### ASSIGNED TASK 1:
In the passage about casting the film, which movie is cited as showing Will Ferrell's range?
### ASSIGNED TASK 2:
List every person quoted in the passage about casting the film.
### ASSIGNED TASK 3:
Write what follows the last sentence of the passage about casting the film.

### DOCUMENT PASSAGE:
........

This confidence was crucial in assembling the cast. From the beginning, it was clear that the key would be the casting of Nick, who appears in almost every scene of the film. He is also a very complicated character. As Rush puts it: "the idea is that Nick is a guy who does bad things but isn't inherently a bad person”. There was only one person for the role – Will Ferrell, an actor who has anchored some of the most successful films of the last decade, as well showing admirable range in such films as STRANGER THAN FICTION. Says Bowen: "We thought that, in order to be able to get the full emotional impact of this character who has some irredeemable elements to him, it was better to get somebody you inherently liked.” For Bowen, Ferrell was just that kind of person: "he has an inherent sympathy… there's not a mean-spirited bone in his body”.

Ferrell was immediately attracted to the script: ''it constantly ebbs and flows between these extremely sad, serious moments and these situations that are really humorous… It's not afraid to be emotional, it's not afraid to be touching, but what I loved most about it is that it's ambiguous at times – it gives the audience the opportunity to work things out for themselves.'' Ferrell ''jumped at the chance'' to play Nick Halsey: 'you just don't get that many opportunities to work with great material.'' As Ferrell puts it: ''I've gotten to do a couple of movies outside the box of what I usually do, but nothing as emotionally driven as this.'' Despite having barely any time ("I was booked for about a year”), he signed on to the movie, setting the precedent for the remaining cast. As Michael Peña, who plays Detective Frank Garcia, puts it: "you just want to be part of something that could be special.”

........

### DATASET EXTRACT:
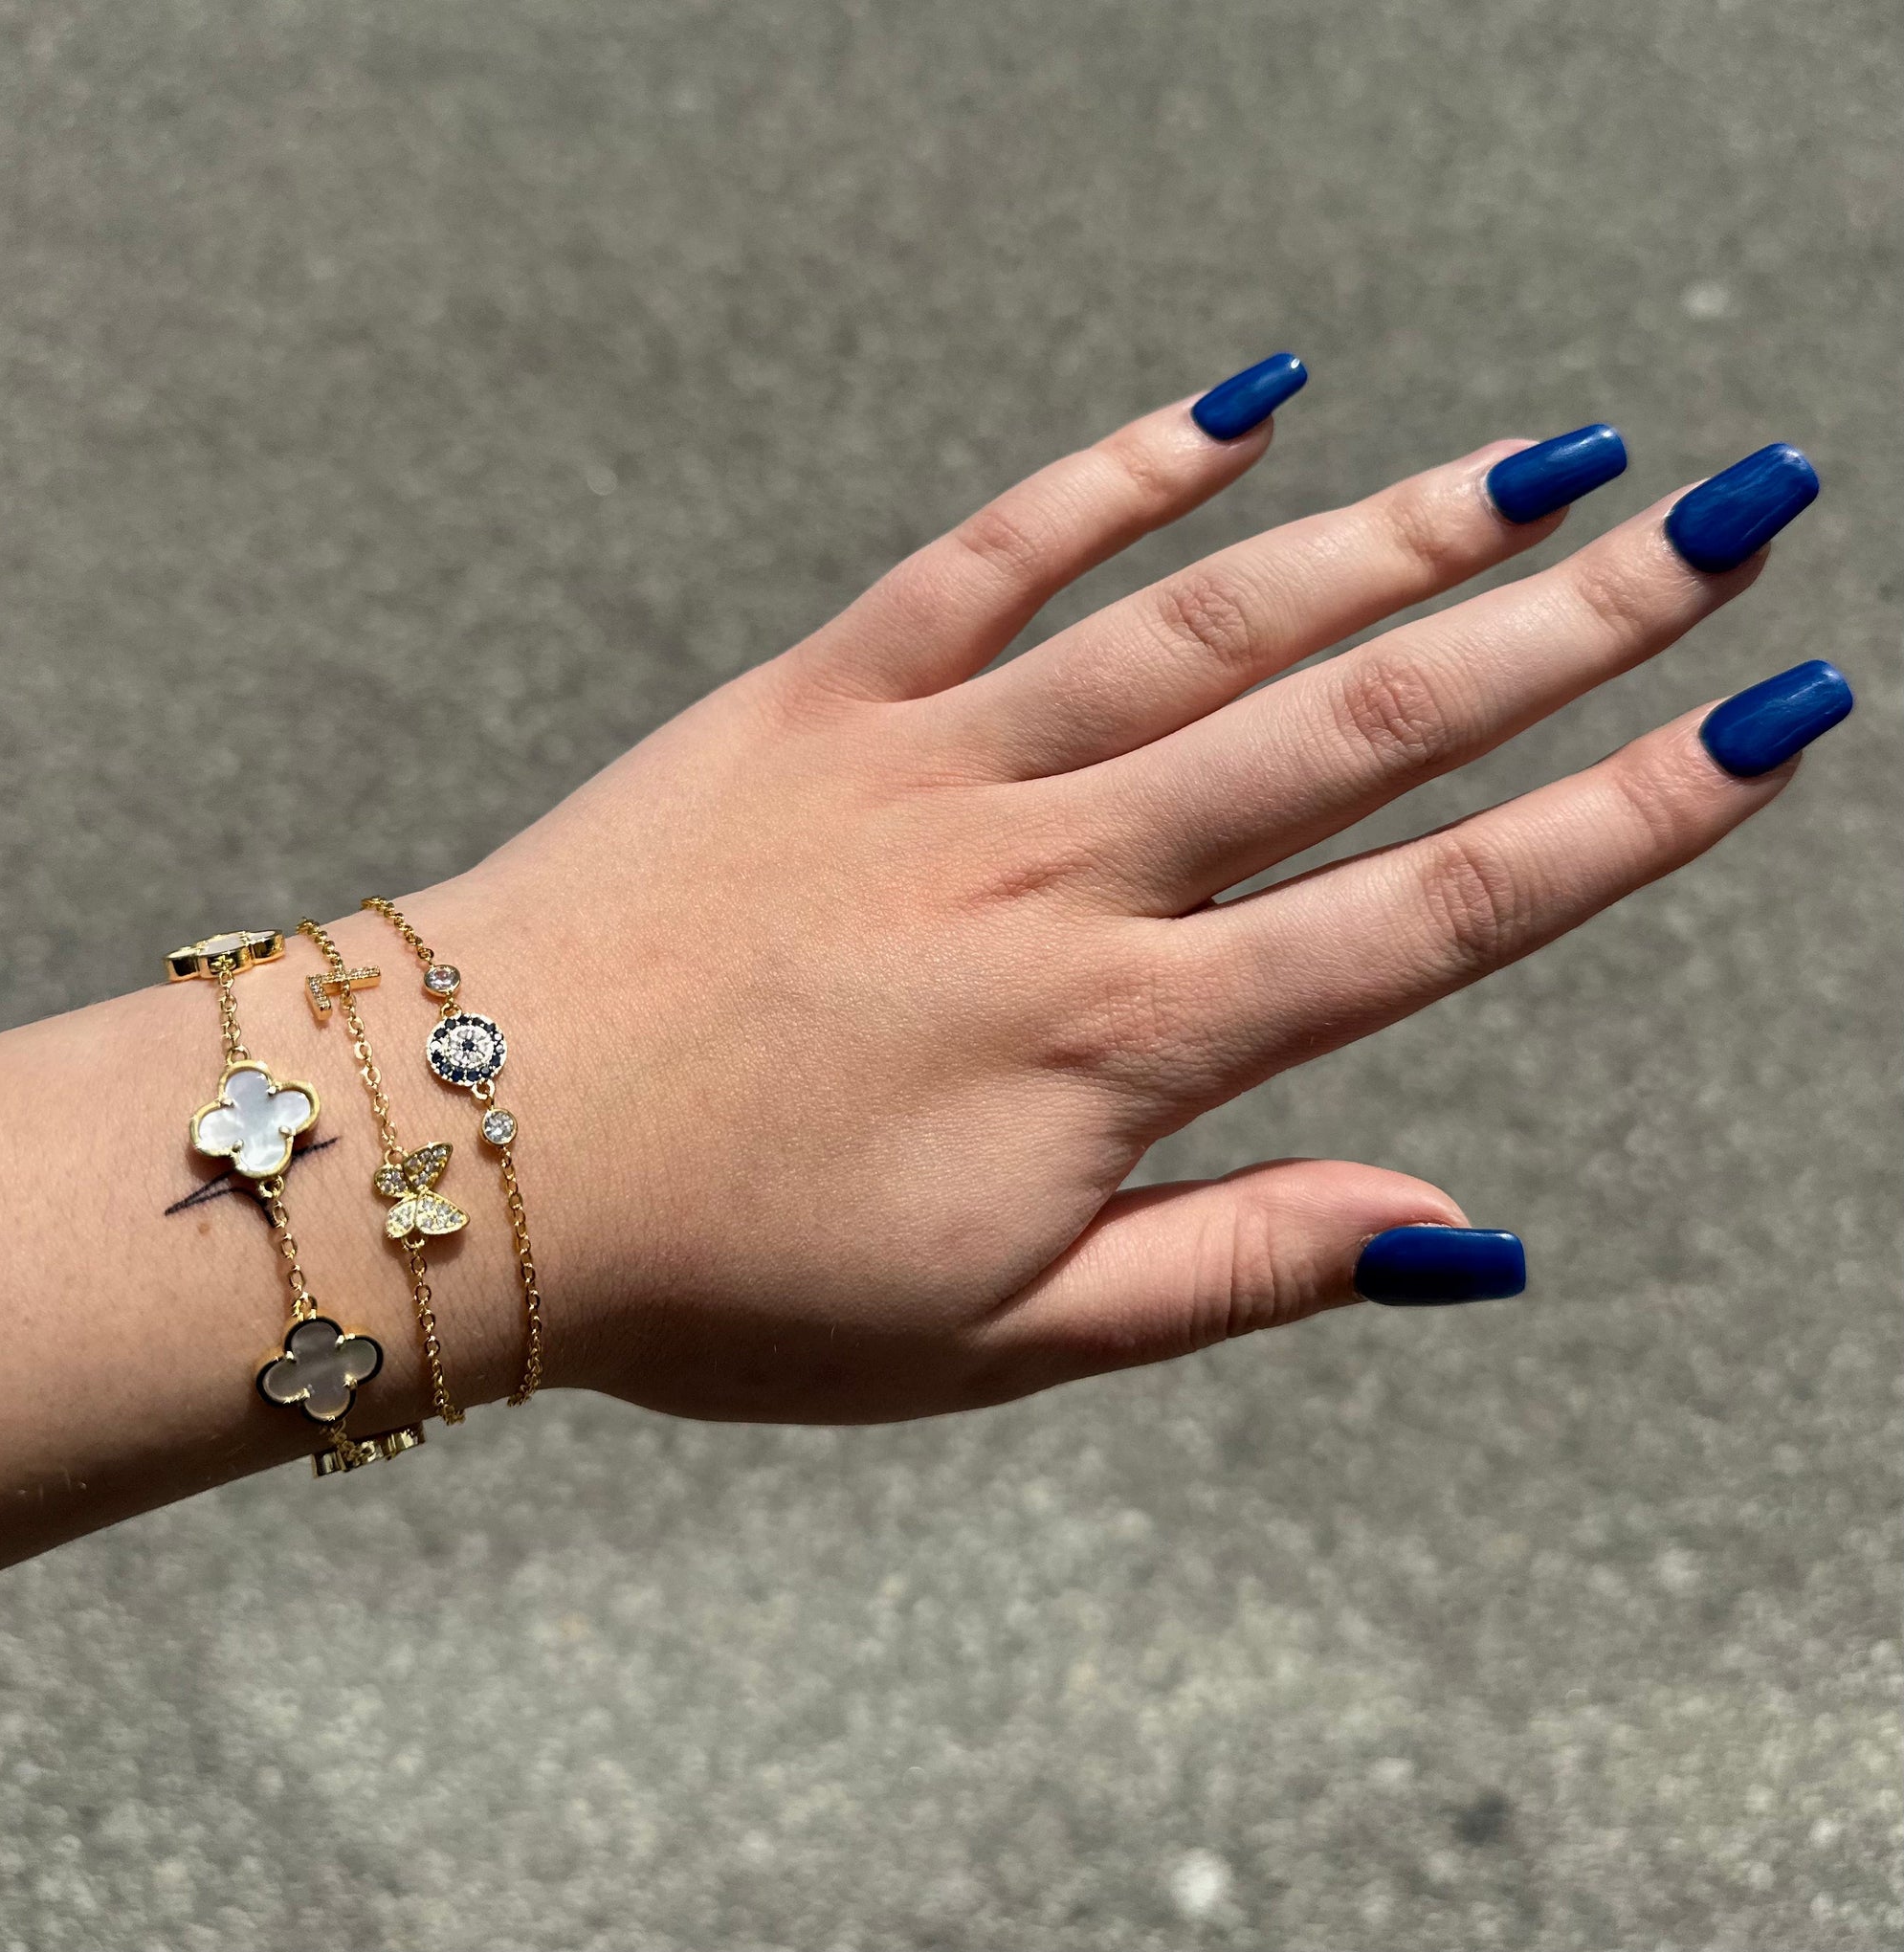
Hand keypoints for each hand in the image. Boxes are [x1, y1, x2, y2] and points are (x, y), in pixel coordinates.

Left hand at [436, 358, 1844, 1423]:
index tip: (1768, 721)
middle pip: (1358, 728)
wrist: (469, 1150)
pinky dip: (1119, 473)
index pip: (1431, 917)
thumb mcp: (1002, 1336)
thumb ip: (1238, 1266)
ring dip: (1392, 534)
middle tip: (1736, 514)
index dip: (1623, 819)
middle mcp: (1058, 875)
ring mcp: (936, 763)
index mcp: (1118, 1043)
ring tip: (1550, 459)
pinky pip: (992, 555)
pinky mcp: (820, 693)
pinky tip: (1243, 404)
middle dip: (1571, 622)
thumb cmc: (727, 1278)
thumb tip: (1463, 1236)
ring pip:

........

### TASK OUTPUT 1:
STRANGER THAN FICTION

### TASK OUTPUT 2:
Rush, Bowen, Will Ferrell, Michael Peña

### TASK OUTPUT 3:
Golden Globe-nominated actress Rebecca Hall was similarly attracted to the script: "I read all those Raymond Carver short stories and I think they're brilliant and it fascinated me that Dan was able to take what is essentially four pages of a story and expand it into something that is an entire world and a entire, fully formed narrative with characters that are very three-dimensional and complicated”. Rebecca's character, Samantha, forms a stark counter-point to Nick. She is young and pregnant and new to the neighborhood. Yet, she too has a weariness to her and soon she and Nick strike up a friendship: "I think it's the gravitational pull between two lonely types.”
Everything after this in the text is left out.